> [What you will do]:
Put each line of the listing below into a JSON list of strings, one string per line. Skip blank lines and leave the pictures out.

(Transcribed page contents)
====================

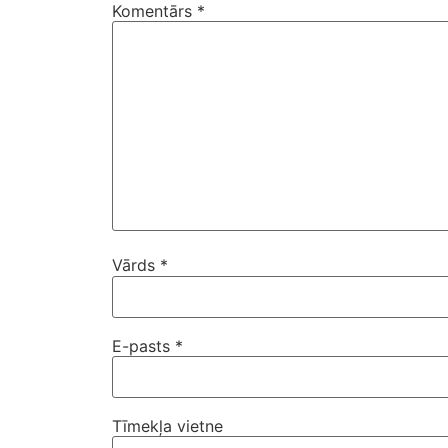
Komentārs
*
Vārds
*
E-pasts
*
Tīmekļa vietne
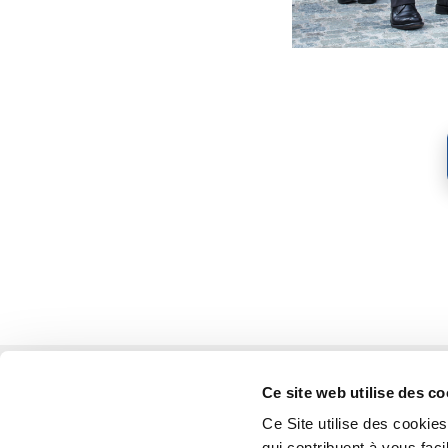
Ce site web utilise des co
Ce Site utilise des cooki
qui contribuent à vous faci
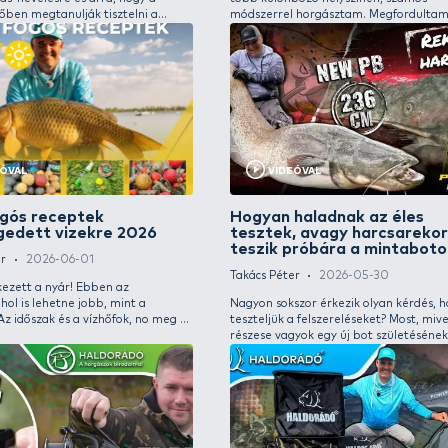
bizonyossággal mondhatom, hogy ami egy
eredmé
ilyen, bármennyire is megtervezett és
szolgál
biztonságosnak tűnő horgásztúrán
horgás
bekövetkezhet, az be is fog következni! Ez
forgal
nem feltétlenül azt jelenti, hogy valami nagy
apróci
bajra kell felkészülni, sokkal inkább jelenti azt,
Elsőso
hogy soha nem tudhatod, mi bukkan fel a
techni
mélységből. Hihetetlenül izgalmas egy ilyen
ötlete
VIDEÓVAL
helyen a horgászat, ez az igazi vadvízi
kemény
horgászat! Nem csoda, hogy mindig
a hoss
visszavágyom ide!
XII. Haldorádó Junior Feeder
A na
Kupa – versenykiírás
rész
Haldorádó Team
2026-06-08
Döme 
A Haldorádó mindig is nagy figyelmet szentelt
Tavasz
az utánpótlás-nevelésre és arra, hogy a
több k
gyerekek időben megtanulják tisztelni a
módsze
természetet és a halakat. Ennek újabb
Balato
mérföldköve volt a 2015-ben útjára indított
Horgás
Haldorádó Junior Feeder Kupa. Ez a remek
próbál
versenysorozat immáron a 12. állomásához
nadály 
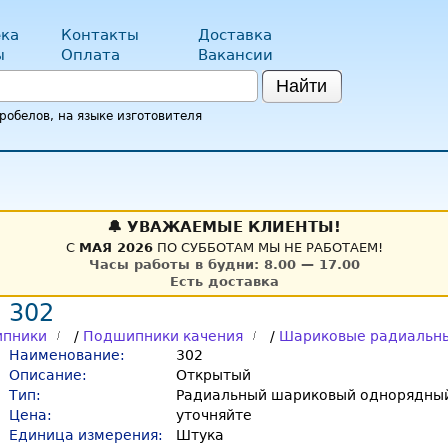
ка
Контакты
Доставка
ы
Оплата
Вакансии
Найти
обелов, на языке изготовителя
🔔 УВАЖАЕМЫЕ КЛИЕНТЫ!
С
МАЯ 2026
ПО СУББОТАМ МЫ НЕ РАБОТАЕМ!
Часы работы в будни: 8.00 — 17.00
Есть доставка
 302
пники
/
Подшипники качения
/
Шариковые радиальн
Наименование:
302
Описание:
Открытый
Тип:
Радиальный шариковый однорядный
Цена:
уточняйте
Единица измерения:
Штука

====================

> [Written response]:
[
  "Komentārs",
  "*",
  "Vārds",
  "*",
  "E-pasts",
  "*",
  "Tīmekļa vietne",
  "Ce site web utilise des co",
  "Ce Site utilise des cooki",
  "qui contribuent à vous faci",
  "bizonyossággal mondhatom, hogy ami egy",
  "eredmé",
  "ilyen, bármennyire is megtervezett és",
  "szolgál",
  "biztonságosnak tűnő horgásztúrán",
  "horgás",
  "bekövetkezhet, az be is fog következni! Ez",
  "forgal",
  "nem feltétlenül azt jelenti, hogy valami nagy",
  "apróci",
  "bajra kell felkészülni, sokkal inkább jelenti azt,",
  "Elsőso",
  "hogy soha nem tudhatod, mi bukkan fel a",
  "techni",
  "mélységből. Hihetetlenül izgalmas egy ilyen",
  "ötlete",
  "VIDEÓVAL",
  "helyen a horgászat, ez az igazi vadvízi",
  "kemény",
  "horgászat! Nem csoda, hogy mindig",
  "a hoss",
  "visszavágyom ide!",
  "XII. Haldorádó Junior Feeder",
  "A na",
  "Kupa – versenykiírás",
  "rész",
  "Haldorádó Team",
  "2026-06-08",
  "Döme ",
  "A Haldorádó mindig is nagy figyelmet szentelt",
  "Tavasz",
  "az utánpótlás-nevelésre és arra, hogy a",
  "több k",
  "gyerekek időben megtanulják tisztelni a",
  "módsze",
  "természetet és a halakat. Ennek újabb",
  "Balato",
  "mérföldköve volt a 2015-ben útjára indított",
  "Horgás",
  "Haldorádó Junior Feeder Kupa. Ez a remek",
  "próbál",
  "versenysorozat immáron a 12. állomásához",
  "nadály ",
  "ка",
  "Контакты",
  "Доставка",
  "ы",
  "Оплата",
  "Вакансии",
  "Найти",
  "обелов, на языке изготовителя",
  "🔔 УВАЖАЕМЫЕ КЛИЕНТЫ!",
  "С",
  "МАЯ 2026",
  "ПО СУББОТАМ МЫ НЕ РАБОТАЕМ!",
  "Часы работы в будни: 8.00 — 17.00",
  "Есть доставка",
  " 302",
  "пники",
  "/",
  "Подшипники качения",
  "/",
  "Шариковые радиальн",
  "Наименование:",
  "302",
  "Описание:",
  "Открытый",
  "Тип:",
  "Радиальный шариковый однорядный",
  "Цена:",
  "уточняйте",
  "Единица измерения:",
  "Штука"
]